╭──

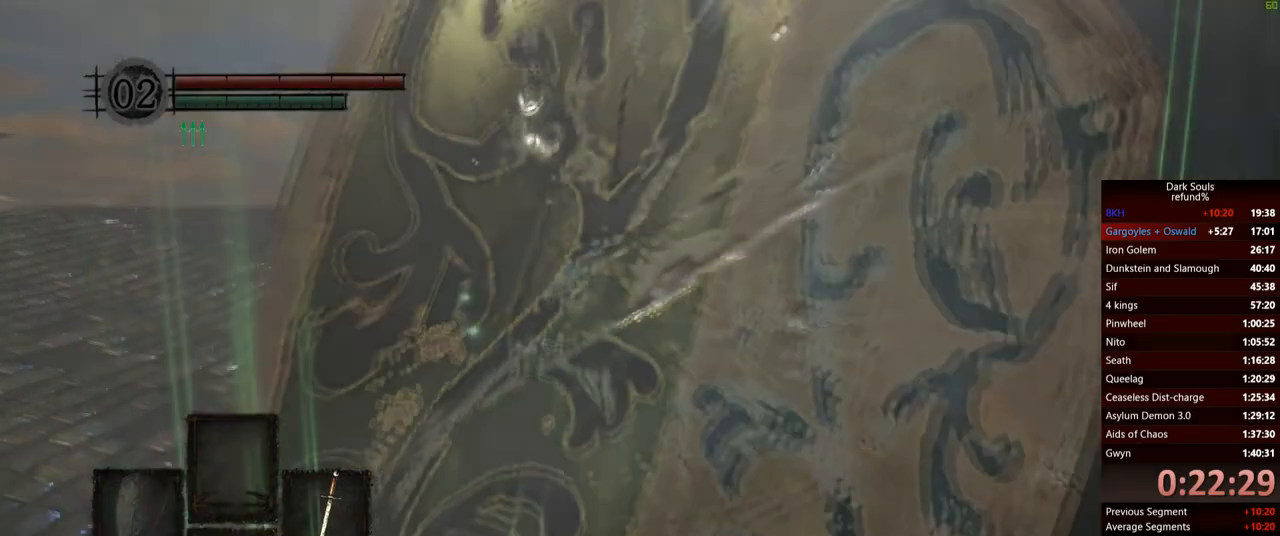
{"buttons": ["B"], "left_stick": "up-left", "right_stick": "center", "events": [[50, "B", "down"], [267, "left_stick", "up-left"]]}
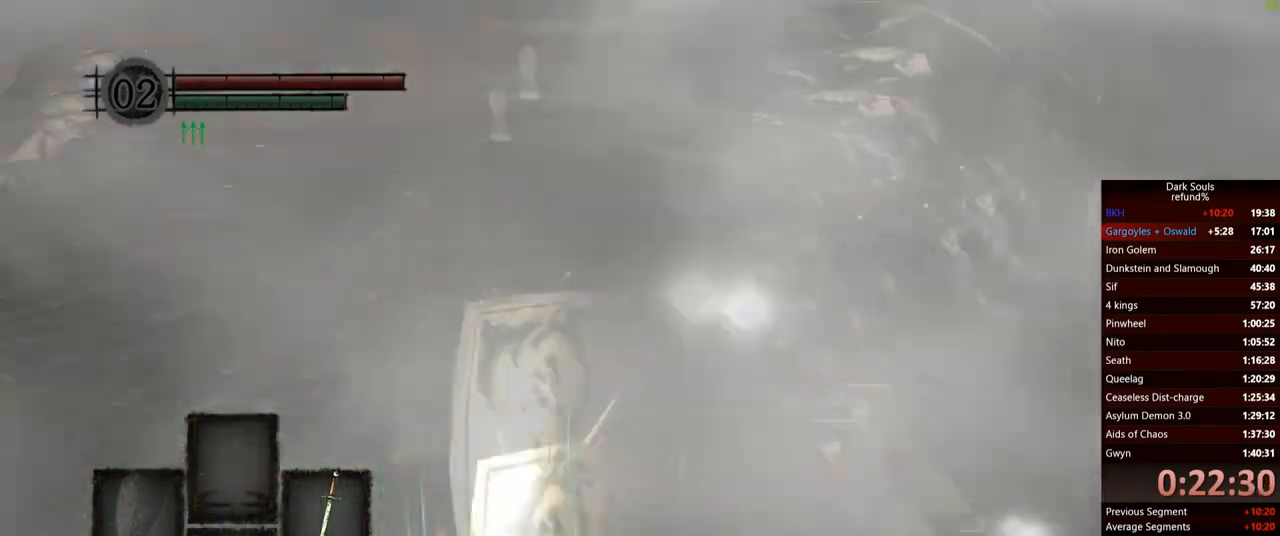
{"buttons": ["B"], "left_stick": "up", "right_stick": "center", "events": [[150, "left_stick", "up"]]}
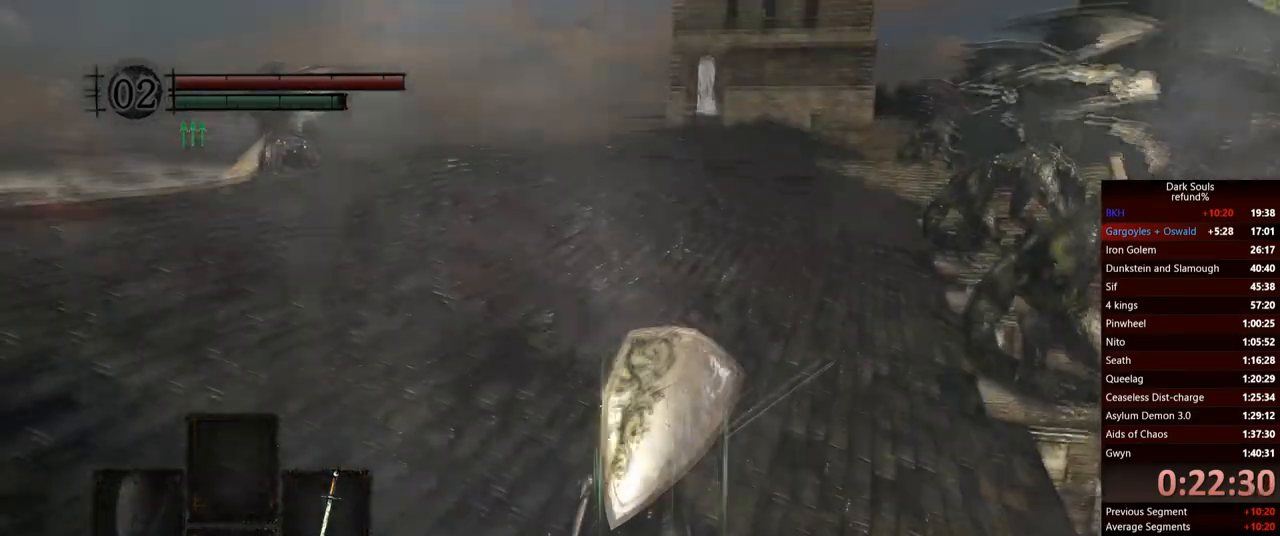
{"buttons": ["B"], "left_stick": "up", "right_stick": "center", "events": []}
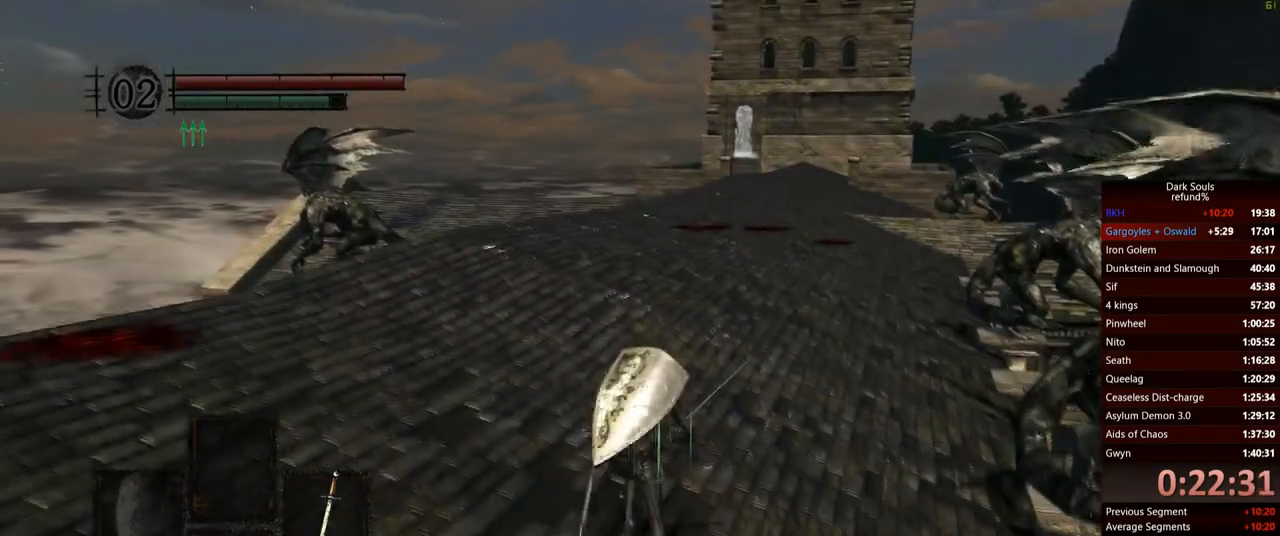
{"buttons": ["B"], "left_stick": "up", "right_stick": "center", "events": []}
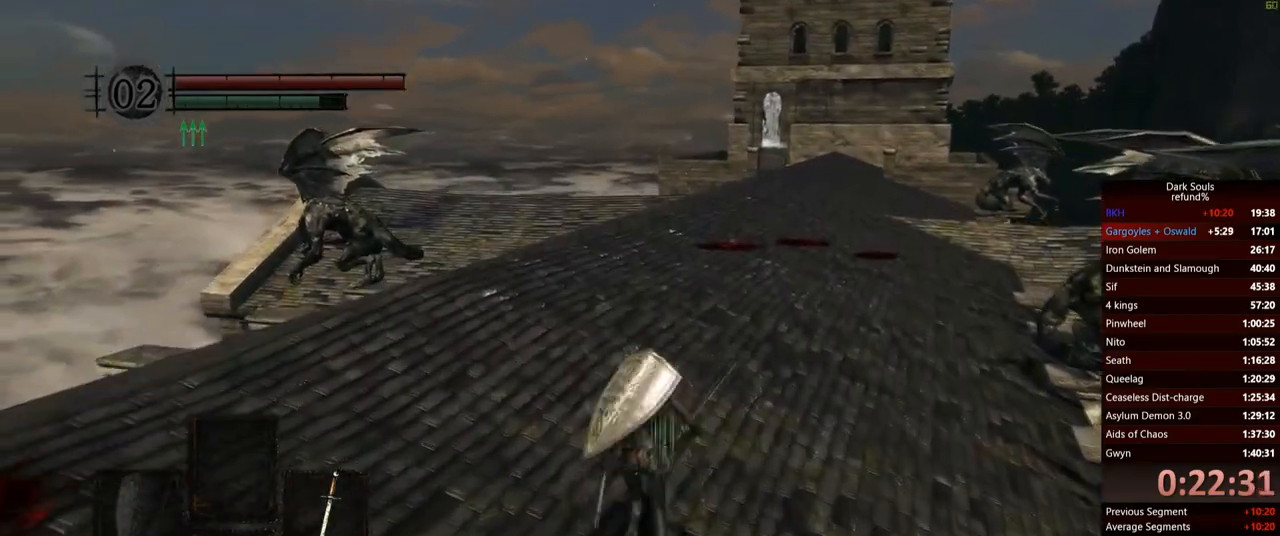
{"buttons": ["B"], "left_stick": "up", "right_stick": "center", "events": []}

╰──

Task → In your transcription of the listing above, match each line exactly and include no pictures.

Problem solution →
{"buttons": ["B"], "left_stick": "up-left", "right_stick": "center", "events": [[50, "B", "down"], [267, "left_stick", "up-left"]]}
{"buttons": ["B"], "left_stick": "up", "right_stick": "center", "events": [[150, "left_stick", "up"]]}
{"buttons": ["B"], "left_stick": "up", "right_stick": "center", "events": []}
{"buttons": ["B"], "left_stick": "up", "right_stick": "center", "events": []}
{"buttons": ["B"], "left_stick": "up", "right_stick": "center", "events": []}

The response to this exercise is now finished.